Joining Wallace in expressing concerns over the city’s role in redevelopment were state Rep. “Able” Mable Thomas (D-Atlanta) and citizen activist Tillman Ward, of Vine City.
Atlanta Mayor Kasim Reed responded to Thomas and Ward, who voiced their concerns about redevelopment of the stadium neighborhoods at Invest Atlanta’s July 17 board meeting. Moments before, the board voted to authorize $1.5 million from the Westside Tax Allocation District to buy derelict properties in the Westside district – presumably within the stadium neighborhoods. Wallace received no response from the McPherson Implementing Local Redevelopment Authority.
Reed told Thomas:
- “My vision is for you to be involved in the Westside Future Fund, where the real energy is going to be. … Fifty-one grant applications [for redevelopment] are being processed right now. You are right on the mark when it comes to the westside.”
The Westside Future Fund has yet to be formally named and created. The mayor announced June 27 that such an entity will be created to guide redevelopment efforts on the westside of the city.
To Ward, who asked for westside neighborhood leaders to be included in planning for redevelopment, Reed said:
- “Help us draft what inclusion means to you. … That way, we wouldn’t be operating with what we believe inclusion is, but not what you believe inclusion is. We can spend time with that as we spend the next few years together [redeveloping stadium neighborhoods].”
Both Thomas and Ward left Invest Atlanta’s offices in the Georgia Pacific building with no definite “next steps” for the future inclusion.
Speaking to the Fort McPherson authority, also July 17, Wallace contended the number of public assets on the auction block is unprecedented and warrants close attention.
Wallace has participated in Atlanta affairs for more that two decades, including her executive level role preparing for the 1996 Summer Olympic Games. Wallace’s list of public properties of concern include:
- Civic Center – on the auction block;
- Turner Field – on the auction block;
- Underground Atlanta – on the auction block;
- Falcon Stadium – Martin Luther King, Jr. Drive closed at the bridge over a bridge near Northside Drive; Atlanta and Friendship Baptist Church are partners in the purchase of Morris Brown College, with the city putting up $10.6 million of the $14.6 million purchase price;
- Lakewood Fairgrounds – converted to a film studio that Wallace said imports more workers from outside the region than it hires locally;
- Fort McPherson – the authority is so anxious to do a deal with Perry that the authority’s original redevelopment plan, which was to build a bioscience research center with state funding, has been deep-sixed with no public comment.
“You approved a plan, and now you have a plan that is very different,” Wallace said. “I wonder what the process is. I wonder why there’s not an opening for people to come back and make proposals for their potential use of the property. Was that solicited by Mr. Perry? I would presume there were opportunities for others to bring their [proposals] forward.

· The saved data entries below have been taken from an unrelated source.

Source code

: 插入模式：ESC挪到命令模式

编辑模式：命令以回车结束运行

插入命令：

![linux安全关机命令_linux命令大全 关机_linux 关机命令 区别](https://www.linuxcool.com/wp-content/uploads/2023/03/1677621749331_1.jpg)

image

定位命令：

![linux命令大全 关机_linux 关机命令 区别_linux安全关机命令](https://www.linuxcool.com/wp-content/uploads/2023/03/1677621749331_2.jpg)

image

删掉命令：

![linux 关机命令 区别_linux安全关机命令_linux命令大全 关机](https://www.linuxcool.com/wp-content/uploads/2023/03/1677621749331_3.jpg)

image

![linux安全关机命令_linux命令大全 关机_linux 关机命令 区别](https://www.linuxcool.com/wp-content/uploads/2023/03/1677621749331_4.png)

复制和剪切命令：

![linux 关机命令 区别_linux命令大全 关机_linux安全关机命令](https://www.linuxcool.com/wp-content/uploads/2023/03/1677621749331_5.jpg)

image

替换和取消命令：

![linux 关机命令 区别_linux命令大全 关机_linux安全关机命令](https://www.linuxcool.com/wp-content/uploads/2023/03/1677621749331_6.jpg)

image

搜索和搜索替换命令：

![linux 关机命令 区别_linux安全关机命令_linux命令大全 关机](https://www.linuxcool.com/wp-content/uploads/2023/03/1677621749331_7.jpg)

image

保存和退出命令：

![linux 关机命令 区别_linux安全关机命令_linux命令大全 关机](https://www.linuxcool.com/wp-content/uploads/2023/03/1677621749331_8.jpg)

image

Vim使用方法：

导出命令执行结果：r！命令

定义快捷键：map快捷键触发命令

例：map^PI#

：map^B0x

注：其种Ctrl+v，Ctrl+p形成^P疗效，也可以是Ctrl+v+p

“When people have to continually come back before the authority and ask if you are taking our concerns into account, either you are or you aren’t – but we don’t know,” Wallace said.
A lawsuit challenging the potential deal with Tyler Perry was filed July 17 in U.S. District Court in Atlanta.
A joint partnership including Atlanta developer Egbert Perry and Ubiquitous Entertainment Studios LLC (UES) contend in the lawsuit that the Fort McPherson redevelopment authority (MILRA) summarily dismissed their offer in December 2013 to purchase the 488-site.
The authority said it could not entertain the offer because the Army still owns the property, according to the lawsuit:
- “On January 26, 2014, MILRA responded to UES’s offer of December 10, 2013 and indicated that they were not able to respond to or negotiate the offer of UES because they were not yet the title owner of the Ft. McPherson property but at such time that they became the property owner they would by public notice, inform not only UES but other interested parties in the purchase of land located within Ft. McPherson.”